There is every reason this should be so. The manner in which the poll was conducted raised questions about independence and impartiality, factors crucial to producing results that can be trusted. The preliminary release of partial results raised doubts as to whether this was the case and the university promptly assembled an investigative panel. But even this has been done wrong - the findings were rushed out after just a week, with key questions unanswered.

Such haste is troubling. With Hong Kong's people frozen out of the selection and voting process for their leader, opinion polls are a good way to make views known to the 1,200-strong, hand-picked committee. That significance requires that the best polling methods are used. Bias has to be absent at every stage, with the questions carefully chosen and worded, participants truly representative of the voting community, the best possible interview conditions and a good-sized sample.

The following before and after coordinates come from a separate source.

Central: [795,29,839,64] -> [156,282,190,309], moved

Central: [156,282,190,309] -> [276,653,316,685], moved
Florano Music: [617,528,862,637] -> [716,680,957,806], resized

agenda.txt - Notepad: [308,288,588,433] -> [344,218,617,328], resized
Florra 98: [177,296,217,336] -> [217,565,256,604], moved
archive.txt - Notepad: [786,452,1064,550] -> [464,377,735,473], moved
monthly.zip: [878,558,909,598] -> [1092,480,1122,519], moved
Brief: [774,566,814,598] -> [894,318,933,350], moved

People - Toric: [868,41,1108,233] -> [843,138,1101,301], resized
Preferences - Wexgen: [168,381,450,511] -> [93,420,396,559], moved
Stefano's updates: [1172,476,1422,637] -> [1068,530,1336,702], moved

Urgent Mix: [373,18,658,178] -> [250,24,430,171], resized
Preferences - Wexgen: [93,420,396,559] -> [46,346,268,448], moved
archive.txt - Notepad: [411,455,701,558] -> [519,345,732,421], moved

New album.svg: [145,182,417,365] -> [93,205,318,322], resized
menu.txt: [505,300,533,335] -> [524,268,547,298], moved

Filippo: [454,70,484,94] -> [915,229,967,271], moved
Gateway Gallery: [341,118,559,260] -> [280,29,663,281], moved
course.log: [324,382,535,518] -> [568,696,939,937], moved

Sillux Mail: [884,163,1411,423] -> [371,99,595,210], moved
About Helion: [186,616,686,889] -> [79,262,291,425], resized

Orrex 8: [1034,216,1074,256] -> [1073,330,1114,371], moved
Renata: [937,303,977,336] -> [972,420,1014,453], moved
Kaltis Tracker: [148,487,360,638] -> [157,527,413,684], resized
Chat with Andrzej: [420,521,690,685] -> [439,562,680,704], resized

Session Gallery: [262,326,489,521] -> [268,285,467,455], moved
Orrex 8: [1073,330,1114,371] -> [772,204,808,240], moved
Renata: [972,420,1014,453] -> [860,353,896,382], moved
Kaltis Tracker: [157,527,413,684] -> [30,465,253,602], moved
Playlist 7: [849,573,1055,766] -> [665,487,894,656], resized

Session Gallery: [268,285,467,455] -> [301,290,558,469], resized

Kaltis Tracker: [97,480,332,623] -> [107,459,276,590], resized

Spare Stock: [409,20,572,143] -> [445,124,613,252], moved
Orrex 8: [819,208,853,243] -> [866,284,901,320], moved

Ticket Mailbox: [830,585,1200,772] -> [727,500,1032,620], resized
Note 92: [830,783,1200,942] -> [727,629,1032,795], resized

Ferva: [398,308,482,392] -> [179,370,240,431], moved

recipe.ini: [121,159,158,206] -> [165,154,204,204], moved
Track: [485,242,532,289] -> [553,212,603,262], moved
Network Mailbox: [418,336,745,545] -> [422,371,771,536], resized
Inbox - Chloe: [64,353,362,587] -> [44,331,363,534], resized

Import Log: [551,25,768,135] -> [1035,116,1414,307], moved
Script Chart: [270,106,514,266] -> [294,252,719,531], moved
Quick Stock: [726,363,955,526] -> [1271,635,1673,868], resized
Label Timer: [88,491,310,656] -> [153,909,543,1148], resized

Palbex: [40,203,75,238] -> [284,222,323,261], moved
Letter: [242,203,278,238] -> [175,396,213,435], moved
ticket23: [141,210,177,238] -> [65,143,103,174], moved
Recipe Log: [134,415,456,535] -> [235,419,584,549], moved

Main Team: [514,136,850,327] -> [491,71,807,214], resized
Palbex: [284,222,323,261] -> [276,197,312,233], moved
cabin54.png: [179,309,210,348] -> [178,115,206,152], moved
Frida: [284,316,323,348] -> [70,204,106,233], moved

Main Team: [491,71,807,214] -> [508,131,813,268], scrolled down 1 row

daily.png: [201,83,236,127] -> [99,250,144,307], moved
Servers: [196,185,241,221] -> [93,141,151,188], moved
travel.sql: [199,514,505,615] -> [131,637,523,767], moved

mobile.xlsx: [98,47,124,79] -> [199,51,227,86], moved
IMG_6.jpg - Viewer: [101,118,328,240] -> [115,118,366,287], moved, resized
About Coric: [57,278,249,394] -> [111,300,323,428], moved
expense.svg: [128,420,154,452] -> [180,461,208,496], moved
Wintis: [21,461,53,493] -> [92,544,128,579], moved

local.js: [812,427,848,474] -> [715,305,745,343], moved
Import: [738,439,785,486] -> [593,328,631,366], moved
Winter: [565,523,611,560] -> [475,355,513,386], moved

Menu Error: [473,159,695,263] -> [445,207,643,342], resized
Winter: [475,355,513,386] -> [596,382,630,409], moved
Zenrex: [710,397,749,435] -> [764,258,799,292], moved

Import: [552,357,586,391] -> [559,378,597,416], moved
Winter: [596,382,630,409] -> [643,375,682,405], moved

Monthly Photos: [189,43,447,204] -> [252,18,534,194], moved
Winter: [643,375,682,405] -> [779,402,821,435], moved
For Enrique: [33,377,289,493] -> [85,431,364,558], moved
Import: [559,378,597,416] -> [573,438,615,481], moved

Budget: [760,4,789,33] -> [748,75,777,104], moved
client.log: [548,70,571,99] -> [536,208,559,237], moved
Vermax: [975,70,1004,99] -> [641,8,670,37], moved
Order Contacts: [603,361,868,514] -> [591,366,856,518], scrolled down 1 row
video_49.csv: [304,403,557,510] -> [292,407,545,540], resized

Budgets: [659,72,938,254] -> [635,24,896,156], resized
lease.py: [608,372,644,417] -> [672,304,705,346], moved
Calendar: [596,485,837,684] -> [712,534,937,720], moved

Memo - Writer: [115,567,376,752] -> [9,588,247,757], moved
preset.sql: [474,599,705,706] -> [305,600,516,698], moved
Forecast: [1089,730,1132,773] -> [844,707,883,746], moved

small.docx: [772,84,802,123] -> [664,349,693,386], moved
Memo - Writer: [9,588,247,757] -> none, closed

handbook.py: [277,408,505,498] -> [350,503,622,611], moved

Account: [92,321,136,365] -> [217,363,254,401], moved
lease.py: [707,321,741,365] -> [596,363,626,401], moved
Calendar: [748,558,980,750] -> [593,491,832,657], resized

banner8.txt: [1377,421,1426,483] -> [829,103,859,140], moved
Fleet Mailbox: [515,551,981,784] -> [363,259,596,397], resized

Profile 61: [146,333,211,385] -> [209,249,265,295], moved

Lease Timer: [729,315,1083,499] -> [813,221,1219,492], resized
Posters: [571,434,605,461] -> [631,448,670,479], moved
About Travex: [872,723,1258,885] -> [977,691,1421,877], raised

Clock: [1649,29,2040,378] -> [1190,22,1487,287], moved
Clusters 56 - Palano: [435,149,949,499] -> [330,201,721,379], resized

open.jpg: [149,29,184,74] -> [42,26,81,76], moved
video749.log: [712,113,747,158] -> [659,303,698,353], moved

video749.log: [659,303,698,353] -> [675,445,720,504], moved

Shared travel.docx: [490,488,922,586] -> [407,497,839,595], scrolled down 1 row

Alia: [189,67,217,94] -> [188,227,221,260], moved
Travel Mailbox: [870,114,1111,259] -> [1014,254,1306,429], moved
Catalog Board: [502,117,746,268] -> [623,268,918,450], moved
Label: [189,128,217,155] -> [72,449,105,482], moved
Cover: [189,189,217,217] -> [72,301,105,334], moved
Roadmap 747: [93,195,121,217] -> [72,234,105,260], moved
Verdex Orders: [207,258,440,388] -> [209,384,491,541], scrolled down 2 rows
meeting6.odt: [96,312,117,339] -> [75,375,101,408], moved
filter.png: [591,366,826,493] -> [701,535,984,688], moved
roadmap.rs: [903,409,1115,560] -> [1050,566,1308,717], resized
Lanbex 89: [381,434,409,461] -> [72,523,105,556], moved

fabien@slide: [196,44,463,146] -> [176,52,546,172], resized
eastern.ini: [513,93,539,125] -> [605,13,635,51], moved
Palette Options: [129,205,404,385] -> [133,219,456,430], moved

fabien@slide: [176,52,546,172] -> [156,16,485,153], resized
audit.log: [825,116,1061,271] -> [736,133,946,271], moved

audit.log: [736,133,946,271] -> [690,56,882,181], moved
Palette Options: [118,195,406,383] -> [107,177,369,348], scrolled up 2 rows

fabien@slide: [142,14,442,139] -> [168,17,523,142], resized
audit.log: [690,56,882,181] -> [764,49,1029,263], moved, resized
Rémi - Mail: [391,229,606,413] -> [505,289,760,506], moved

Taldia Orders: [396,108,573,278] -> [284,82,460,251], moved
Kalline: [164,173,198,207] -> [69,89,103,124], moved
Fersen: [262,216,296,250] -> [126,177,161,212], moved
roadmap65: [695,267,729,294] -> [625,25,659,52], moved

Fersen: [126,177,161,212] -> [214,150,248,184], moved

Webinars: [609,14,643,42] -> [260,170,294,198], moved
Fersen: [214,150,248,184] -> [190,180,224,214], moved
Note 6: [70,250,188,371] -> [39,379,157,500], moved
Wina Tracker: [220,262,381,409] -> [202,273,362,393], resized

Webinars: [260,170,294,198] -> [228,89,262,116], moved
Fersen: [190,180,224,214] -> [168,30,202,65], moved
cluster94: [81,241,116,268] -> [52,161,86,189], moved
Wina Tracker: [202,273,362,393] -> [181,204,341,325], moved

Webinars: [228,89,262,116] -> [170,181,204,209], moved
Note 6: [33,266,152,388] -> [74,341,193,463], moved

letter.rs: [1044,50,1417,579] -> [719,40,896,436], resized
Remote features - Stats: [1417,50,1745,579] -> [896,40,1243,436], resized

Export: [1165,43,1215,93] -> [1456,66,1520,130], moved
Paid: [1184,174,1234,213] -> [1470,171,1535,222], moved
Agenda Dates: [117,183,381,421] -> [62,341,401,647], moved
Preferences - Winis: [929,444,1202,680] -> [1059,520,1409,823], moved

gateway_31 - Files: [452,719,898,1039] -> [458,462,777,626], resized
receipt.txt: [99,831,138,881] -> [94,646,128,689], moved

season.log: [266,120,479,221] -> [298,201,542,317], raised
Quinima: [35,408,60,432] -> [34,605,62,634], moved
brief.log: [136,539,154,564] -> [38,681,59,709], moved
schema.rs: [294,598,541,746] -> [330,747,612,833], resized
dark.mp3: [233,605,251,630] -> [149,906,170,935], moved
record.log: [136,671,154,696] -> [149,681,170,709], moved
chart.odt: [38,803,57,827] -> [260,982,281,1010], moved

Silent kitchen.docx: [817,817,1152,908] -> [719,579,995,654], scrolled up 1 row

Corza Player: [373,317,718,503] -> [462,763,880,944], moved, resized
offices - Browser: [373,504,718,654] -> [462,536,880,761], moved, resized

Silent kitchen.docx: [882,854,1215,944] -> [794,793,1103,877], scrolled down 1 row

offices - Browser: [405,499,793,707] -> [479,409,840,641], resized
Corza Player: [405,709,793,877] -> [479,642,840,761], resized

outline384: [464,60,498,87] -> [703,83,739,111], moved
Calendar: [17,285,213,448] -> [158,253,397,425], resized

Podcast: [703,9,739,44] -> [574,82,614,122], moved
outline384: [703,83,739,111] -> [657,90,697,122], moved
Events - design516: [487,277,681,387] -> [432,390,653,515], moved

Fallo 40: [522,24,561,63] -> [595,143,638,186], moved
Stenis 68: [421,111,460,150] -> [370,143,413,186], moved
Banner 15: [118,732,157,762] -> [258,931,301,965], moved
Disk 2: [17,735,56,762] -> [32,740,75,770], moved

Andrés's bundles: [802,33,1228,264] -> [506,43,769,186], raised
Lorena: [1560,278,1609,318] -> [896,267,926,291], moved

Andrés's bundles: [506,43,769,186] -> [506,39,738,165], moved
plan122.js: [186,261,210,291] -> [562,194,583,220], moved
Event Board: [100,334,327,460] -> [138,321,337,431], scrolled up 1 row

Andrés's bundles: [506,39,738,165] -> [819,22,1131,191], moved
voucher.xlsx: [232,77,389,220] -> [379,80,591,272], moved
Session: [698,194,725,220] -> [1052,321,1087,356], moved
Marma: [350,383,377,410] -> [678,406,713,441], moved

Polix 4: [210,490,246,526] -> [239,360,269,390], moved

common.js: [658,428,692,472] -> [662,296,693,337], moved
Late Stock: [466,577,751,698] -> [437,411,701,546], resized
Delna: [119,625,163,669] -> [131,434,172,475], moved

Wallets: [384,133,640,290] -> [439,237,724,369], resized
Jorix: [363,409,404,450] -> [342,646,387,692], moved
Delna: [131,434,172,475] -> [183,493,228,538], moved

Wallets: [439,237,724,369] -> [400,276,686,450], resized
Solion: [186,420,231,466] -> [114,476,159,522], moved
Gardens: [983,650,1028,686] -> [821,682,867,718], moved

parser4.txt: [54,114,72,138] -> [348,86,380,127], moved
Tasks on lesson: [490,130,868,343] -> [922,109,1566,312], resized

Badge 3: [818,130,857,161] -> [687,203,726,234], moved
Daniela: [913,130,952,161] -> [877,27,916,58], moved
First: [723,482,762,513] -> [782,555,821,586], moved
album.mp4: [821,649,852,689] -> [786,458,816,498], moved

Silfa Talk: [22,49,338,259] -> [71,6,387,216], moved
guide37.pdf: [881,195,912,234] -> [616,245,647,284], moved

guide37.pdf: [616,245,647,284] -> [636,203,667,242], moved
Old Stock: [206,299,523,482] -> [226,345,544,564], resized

Doubts abound despite the inquiry. We still do not know why preliminary results were rushed out based on 836 interviews rather than waiting for the official release with 1,000 respondents; Zhao's explanation that it was to avoid media coverage being swamped by the Taiwan election is unconvincing. How Tang's campaign communications director knew of the results hours before their official release and how they came to be published beforehand by a popular newspaper are matters of grave concern. Amid an outcry from staff, students and alumni, the professor wondered whether his being from the mainland meant he should have handled the poll more sensitively.

Questions remain over the political affiliations of the panel's members, how thorough their work was and what would seem a lack of interest in talking to people off campus who were involved.

Reputation is hard won, but easily lost. Graduates and students of Baptist University's communications school, journalists among them, obviously want matters put right. Zhao's replacement has to be carefully chosen through an open and transparent process. Until all questions have been answered and doubts erased, no attempt should be made to resume opinion polling.